4 Maggio 2012
Swanlights, Antony and the Johnsons with Symphony Orchestra, commissioned by The Museum of Modern
Se negli anni Novanta un artista era cool quando dichiarava nel proprio curriculum almeno due città di residenza (possibilmente agli antipodi del globo), oggi al pedigree cosmopolita non si fa quasi più caso, mentre si stanno moltiplicando gli intellettual-creativi con doppia o tripla competenza, tipo artista e architetto, designer e musicista, etc. Ora che il mondo iperconnesso è alla portata di tutti, la commistione tra i saperi è la nuova frontiera. Dopo tanta teoria sulla contaminazione culturale, anche l’artworld sta (ri)cominciando a desiderare unioni con altre discipline. Sicuramente le nuove generazioni, educate all’ibridazione della Rete, non sanno che farsene dell’autonomia dell’arte. Ma i segnali si moltiplicano anche a livello istituzionale. Per esempio, la programmazione del MoMA/PS1, firmata Klaus Biesenbach, con esperimenti come la retrospettiva dei Kraftwerk.

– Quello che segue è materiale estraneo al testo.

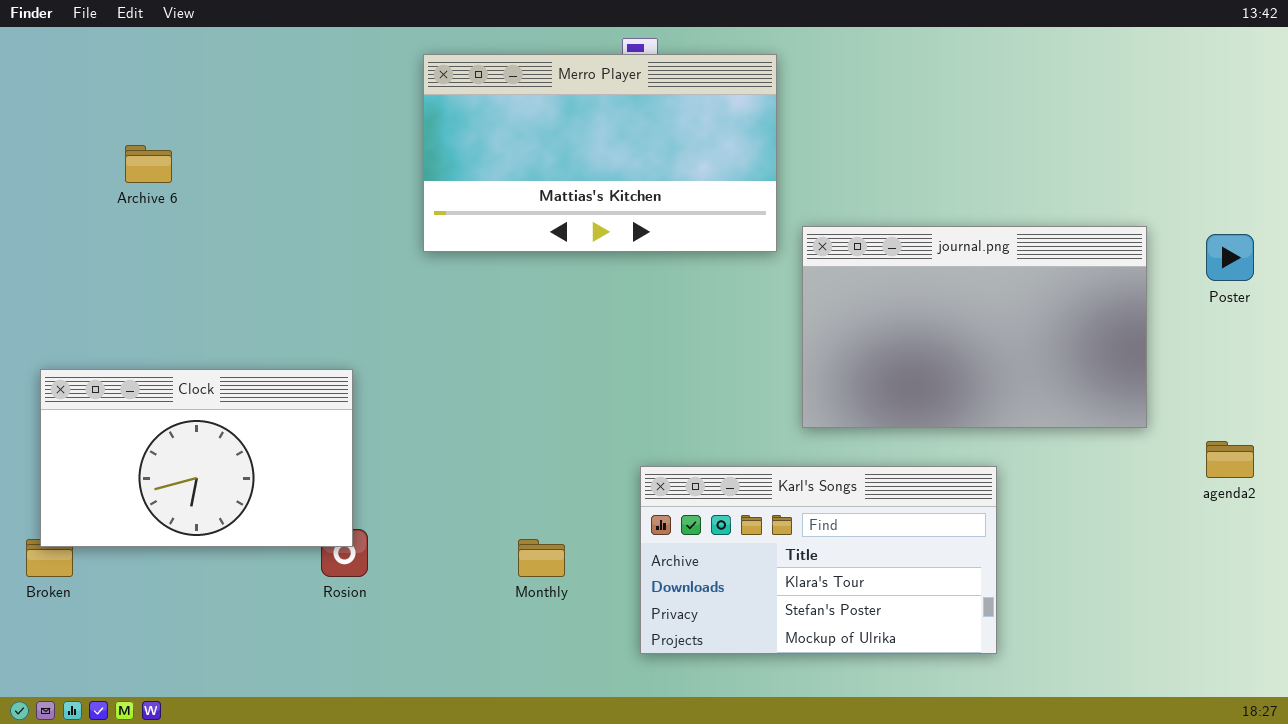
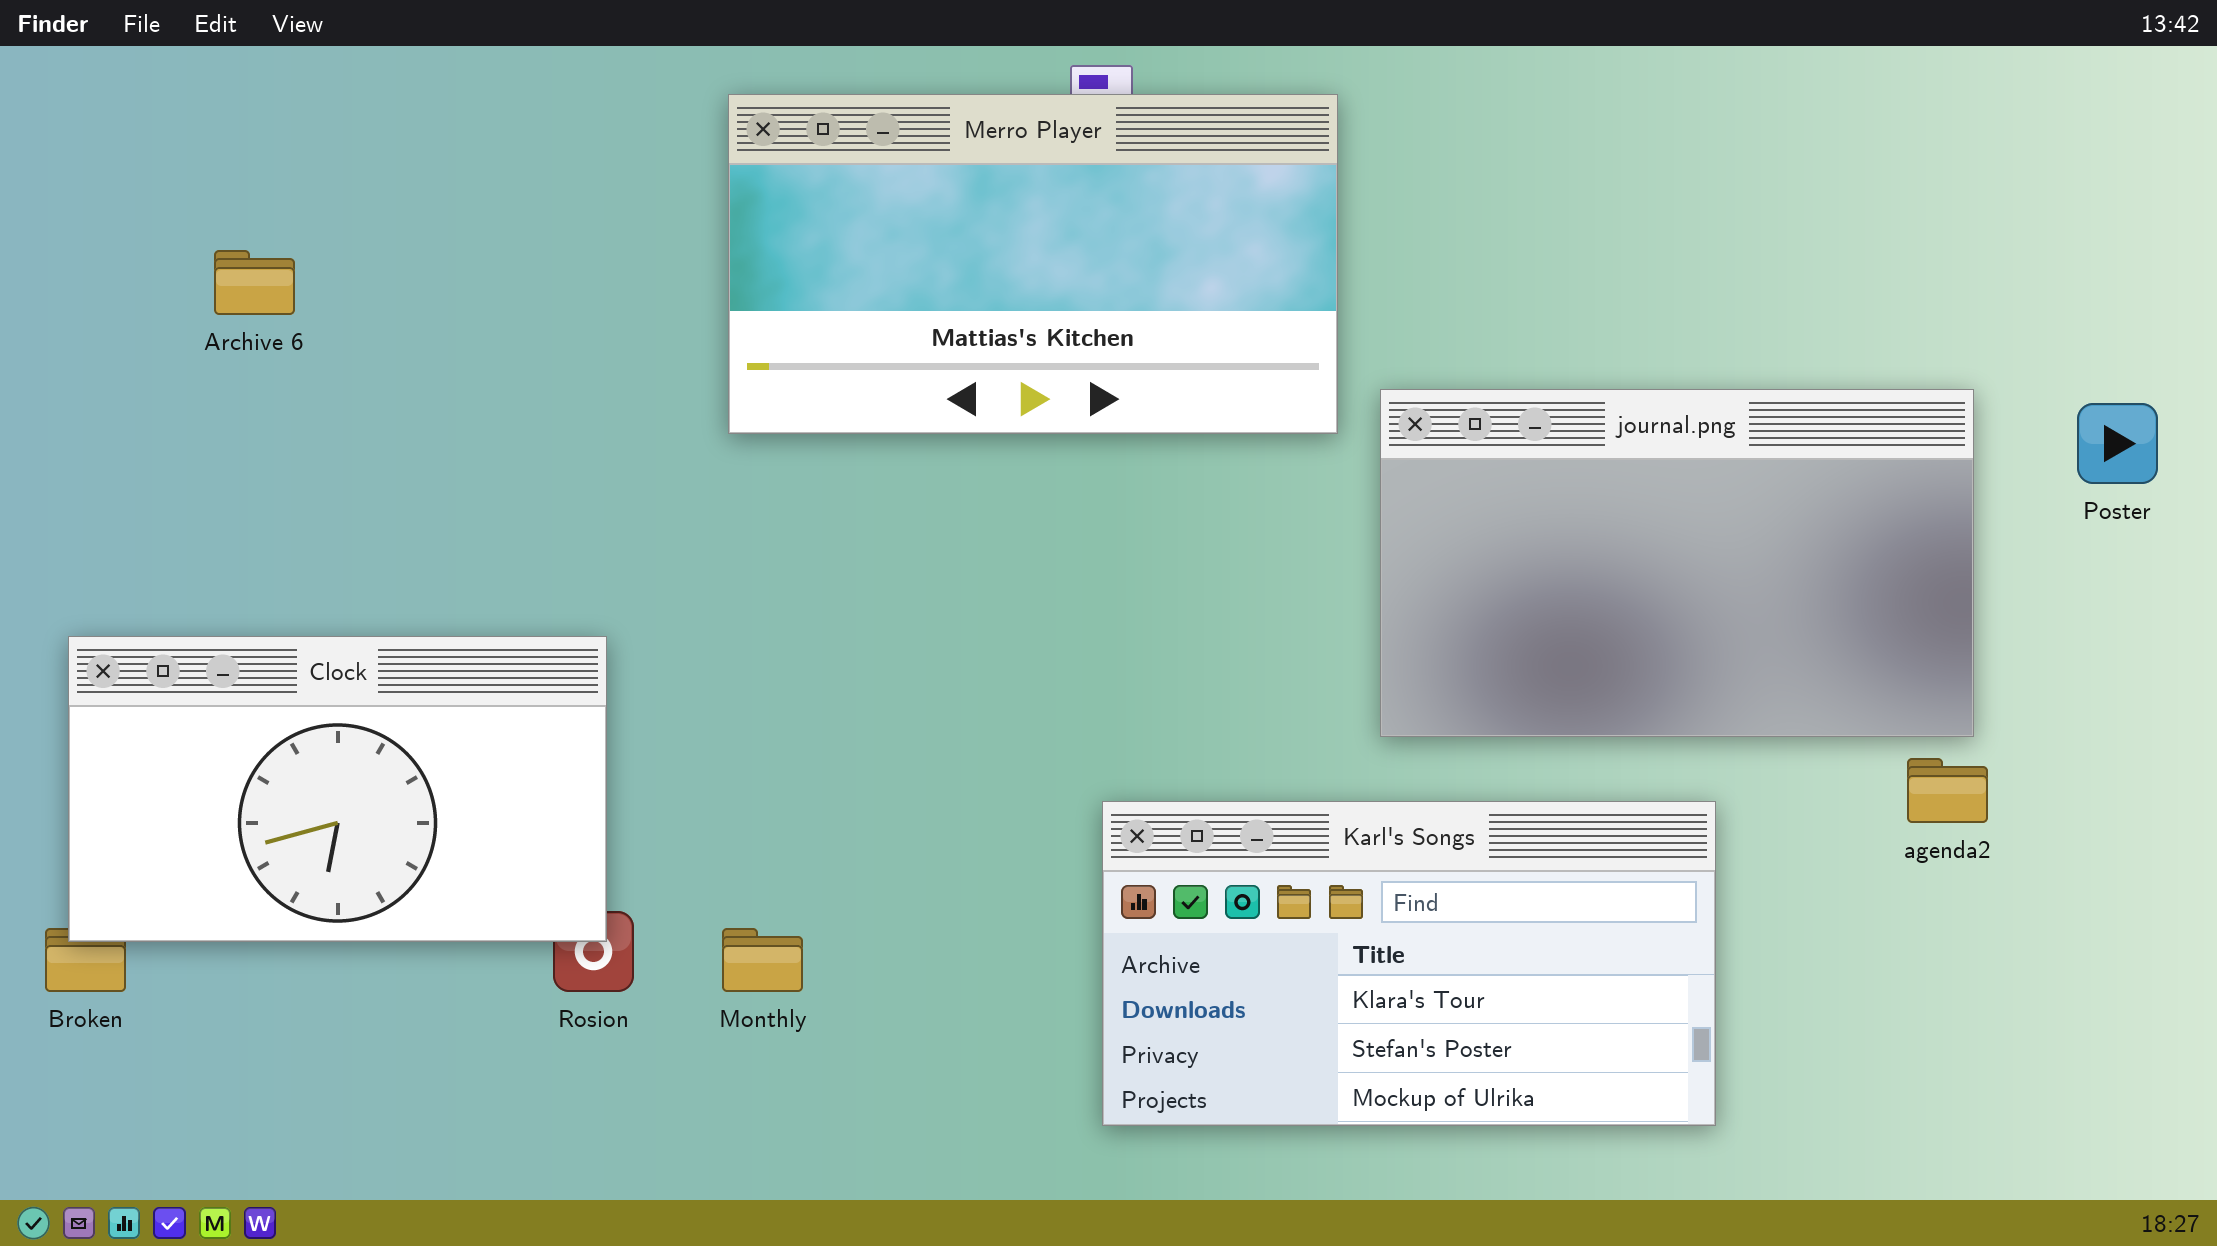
agenda2: [1206,441,1254,478] -> [1907,758,1988,823], moved
Monthly: [518,539,565,577] -> [722,928,803,992], moved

O il Palais de Tokyo, che riparte dopo mesi di lavori con un assetto multimediale. E, ancora, la summer school “all’insegna dell’interdisciplinarietà” del Castello di Rivoli. Una nuova energia creativa si sta liberando. This is Tomorrow. Come diceva il gruppo di architetti, artisti, musicisti e designer che, nel 1956, metteva insieme l’omonima mostra alla Whitechapel.